“To-night—must you?”
Late—299 moved to the foot of the bed; his lips still smiled, his eyes gazed hungrily.
“Not at all. We learn to contain ourselves in prison. No vile contacts? Quite so. Good-night!”
The voice from the bed said faintly:
“Philip, I’m so sorry; it’s the suddenness—I’m——”
“Don’t mention it.” The light failed under his thumb. The door fell to....
Three people lay awake, one sleeping. The three who lay awake were thinking: ‘If only he made one feel sorry for him! If only one could love him! His self-control is forbidding—it’s not human! He ought to want our sympathy. He ought to sympathise with us. He doesn’t seem to feel—for himself, for us, for anything. And to-morrow—what will happen? Is life possible here, now? Can we stand him in the house, about the place? He’s frightening!’

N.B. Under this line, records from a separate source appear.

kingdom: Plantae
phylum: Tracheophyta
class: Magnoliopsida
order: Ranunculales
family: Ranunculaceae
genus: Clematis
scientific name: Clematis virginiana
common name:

The sleeper, in his first bed of one thousand and one nights, lay, his eyes pinched up between brows and bony cheeks of a face as if carved from ivory, and his lips still smiling at the softness under him.

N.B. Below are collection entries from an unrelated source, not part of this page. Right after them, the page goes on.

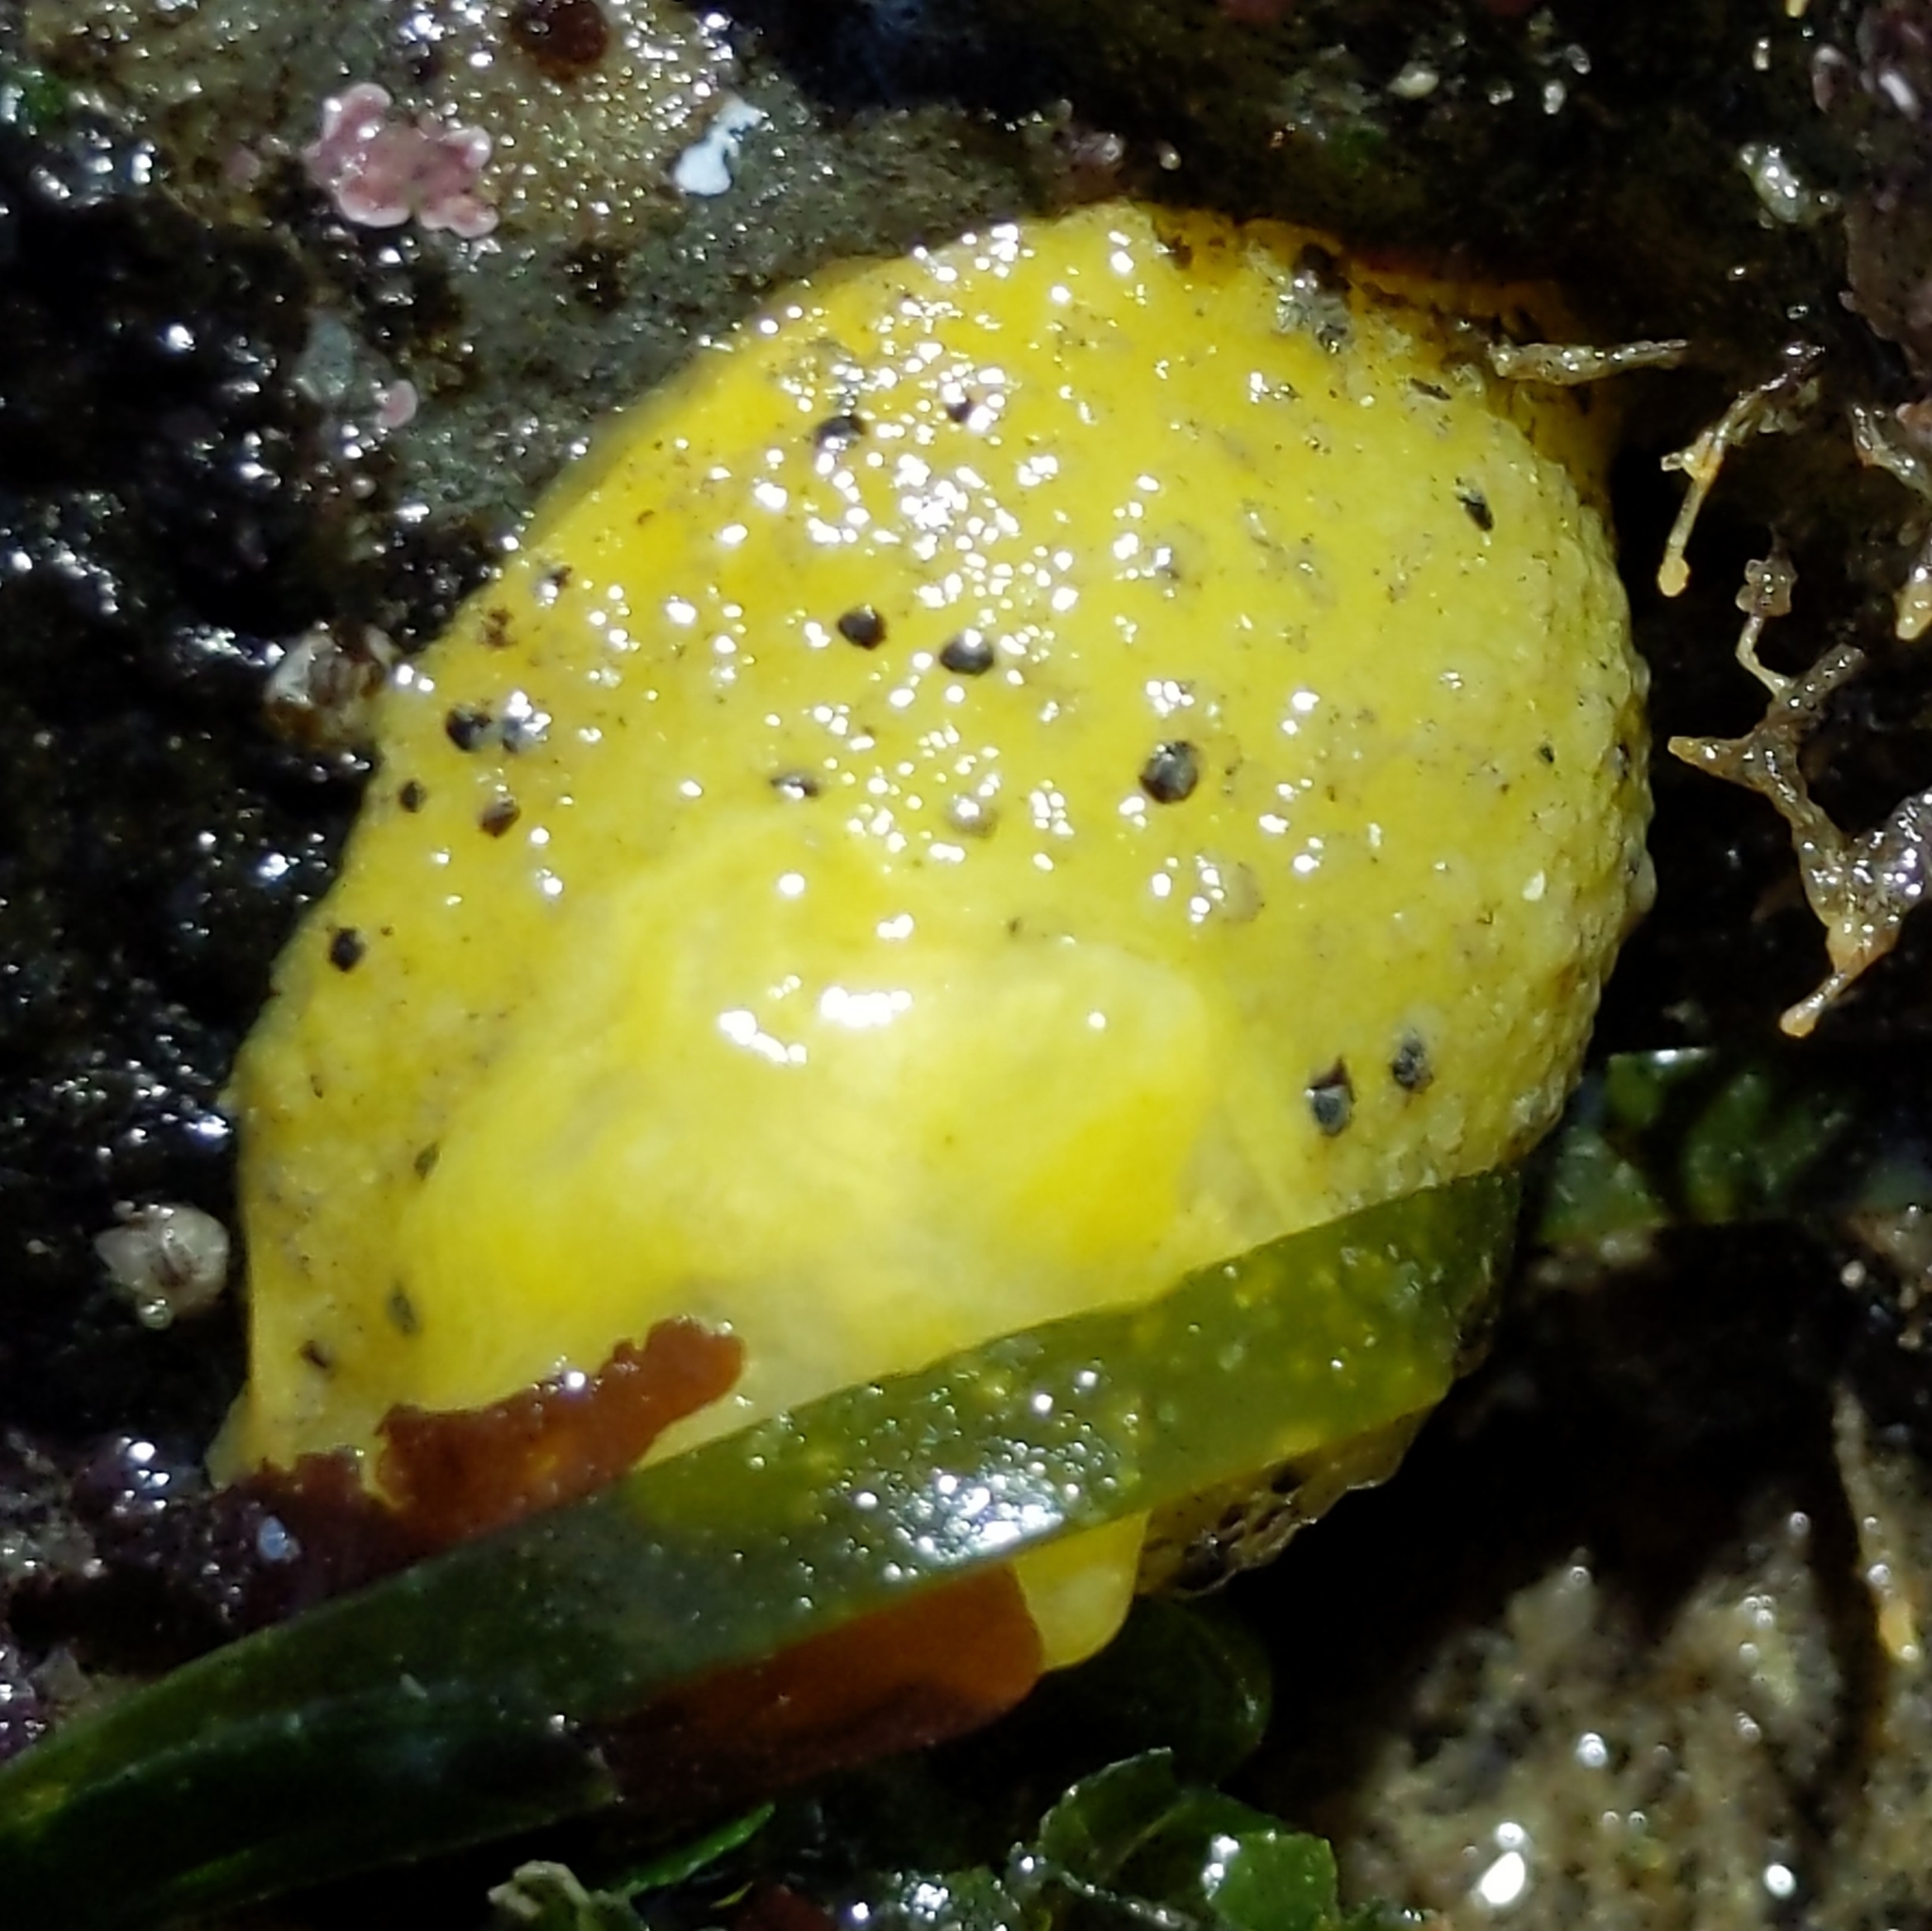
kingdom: Animalia
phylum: Mollusca
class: Gastropoda
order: Nudibranchia
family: Dorididae
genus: Doris
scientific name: Doris montereyensis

Past dawn the wakeful slept, the sleeper awoke. His eyes sought the familiar little pyramid of gear on the shelf in the corner, the bright tins below, the round porthole, the line of distemper running along the walls, the closed and solid smallness of a cell. And the blood left his heart. They weren’t there! His whole being struggled with such unreality. He was in a room staring at light coming through chintz curtains. His arms were not naked. This was a sheet! For a moment he shivered, uncertain of everything; then lay back, smiling at a papered ceiling.